A Folha apurou que outras três empresas um pouco maiores do que a Damarfe fizeram o mesmo tipo de financiamento - com risco cambial- com outros três bancos. Esses clientes preferiram não expor seus nomes e os dos bancos porque ainda tentam resolver o caso por meio de negociação.
Pelo contrato assinado pela Damarfe, a empresa conseguiria como benefício a redução da taxa mensal de juro de 1,9% para 1,6% para descontar em média R$ 400 mil mensais em duplicatas -modalidade de crédito em que o banco adianta para a empresa o dinheiro de suas vendas a prazo.
Em contrapartida, a empresa se comprometeria a cobrir cada centavo de parte do montante emprestado -convertido em dólar-, caso a moeda americana passasse de R$ 1,71.
"Entendi que o banco tinha me oferecido um refinanciamento, que reduzia meu juro. Do dia para a noite descobri que tinha uma dívida de cerca de R$ 95 mil com o Itaú por conta da alta do dólar. Aí fui ver que o contrato, que tinha assinado no dia 15 de agosto era igualzinho ao feito pelas gigantes Aracruz, Sadia e Votorantim. Isto é, sem eu saber de nada, o banco me induziu a assinar um contrato, dizendo que era bom negócio para mim, sem me explicar que estava atrelado ao dólar.
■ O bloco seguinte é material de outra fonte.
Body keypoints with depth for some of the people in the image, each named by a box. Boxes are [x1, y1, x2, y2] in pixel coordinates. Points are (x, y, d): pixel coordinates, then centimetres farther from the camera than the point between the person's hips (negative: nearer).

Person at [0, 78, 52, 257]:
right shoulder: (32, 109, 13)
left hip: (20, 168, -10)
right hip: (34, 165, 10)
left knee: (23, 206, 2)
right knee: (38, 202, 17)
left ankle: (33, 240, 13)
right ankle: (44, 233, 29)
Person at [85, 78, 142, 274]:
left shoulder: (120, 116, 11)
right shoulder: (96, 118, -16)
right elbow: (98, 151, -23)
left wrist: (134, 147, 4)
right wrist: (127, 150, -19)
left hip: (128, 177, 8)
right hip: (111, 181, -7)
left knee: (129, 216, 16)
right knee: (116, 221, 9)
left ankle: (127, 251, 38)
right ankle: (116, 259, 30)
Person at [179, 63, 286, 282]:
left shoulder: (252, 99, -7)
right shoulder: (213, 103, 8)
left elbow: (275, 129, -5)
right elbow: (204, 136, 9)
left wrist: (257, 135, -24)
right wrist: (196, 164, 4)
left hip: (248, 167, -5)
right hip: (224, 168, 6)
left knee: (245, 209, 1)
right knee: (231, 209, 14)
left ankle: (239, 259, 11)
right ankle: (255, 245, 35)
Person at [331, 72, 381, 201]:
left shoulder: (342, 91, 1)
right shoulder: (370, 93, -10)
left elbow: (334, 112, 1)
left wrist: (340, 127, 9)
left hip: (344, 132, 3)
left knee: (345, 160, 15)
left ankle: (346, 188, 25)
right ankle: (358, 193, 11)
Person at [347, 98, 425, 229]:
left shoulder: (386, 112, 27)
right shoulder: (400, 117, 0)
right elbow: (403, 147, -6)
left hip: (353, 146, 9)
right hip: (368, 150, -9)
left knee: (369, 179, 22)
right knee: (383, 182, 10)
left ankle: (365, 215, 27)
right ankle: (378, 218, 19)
Quero agora o cancelamento do contrato."
Sem saber, segundo o dono da Damarfe, a empresa se comprometeu a vender ao banco o "direito" de comprar cerca de US$ 650 mil -ele afirma que o valor foi estipulado pelo banco- em seis contratos com quatro diferentes datas de vencimento (14 de outubro, 15 de dezembro, 11 de fevereiro e 13 de abril) a R$ 1,71 e a R$ 1,72, independentemente de quanto estivesse o dólar no período, como consta no contrato.
Por esse "direito", o banco pagou à empresa seis prêmios -de pouco menos de R$ 8 mil- no momento da assinatura do contrato. Esse crédito servia para abater o volume de juros pagos, daí a redução da taxa final do financiamento.
A operação funcionava bem para o cliente se o dólar ficasse abaixo de R$ 1,71. Abaixo desse valor, o banco não exerceria o direito de comprar a moeda, pois poderia adquiri-la a um preço menor de qualquer um no mercado. Mas se o dólar subisse, o cliente teria de cobrir cada centavo que passasse do valor estipulado. Foi o que aconteceu, no dia 14 de outubro, data dos dois primeiros vencimentos de US$ 96.175 e de US$ 115.473,71 vendidos a US$ 1,71 cada unidade.
Naquele dia, o dólar estava em R$ 2,16, e a empresa teria de cobrir R$ 95.240. Não cobriu e ficou inadimplente. Se quisesse desfazer a operação como um todo, naquele dia, deveria desembolsar R$ 328.458,50.
Resio diz que há cerca de cinco anos tinha um bom relacionamento com o gerente de uma agência Itaú em Diadema, onde fica sua empresa, e que a relação de confiança era tão sólida que fez com que ele assinasse o contrato até sem ler.
O cliente do Itaú diz que o negócio com o banco era apenas para desconto de duplicatas da ordem de R$ 400 mil por mês. Isto é, ele tinha esse valor de crédito a receber dos clientes, e ia adiantando no banco e rolando essa dívida com juros mensais da ordem de 1,9%.
Carlos Alberto Barsotti, advogado da Damarfe, diz que teve de fazer um curso para "tentar entender" a operação de financiamento que o cliente fez. Após conhecer melhor o problema em que o empresário se envolveu, Barsotti afirma que a operação só faria sentido se a empresa fosse exportadora e tivesse receita em dólares, como tinham Sadia e Aracruz.
""Ele [o cliente] estava na ponta errada. Meu cliente é importador. Se tivesse de fazer uma operação que envolvesse taxa de câmbio teria de comprar dólar [a um preço fixo], como fez o banco. Quando o dólar subiu, ele perdeu tanto com o preço dos produtos importados quanto com a dívida. Esse é um contrato de derivativos que só pode ser feito e entendido por grandes empresas. Um banco jamais pode oferecer uma operação tão complexa a um pequeno empresário. Vamos à Justiça para pedir o cancelamento", diz. O advogado estuda também pedir uma indenização para o cliente, que está inadimplente.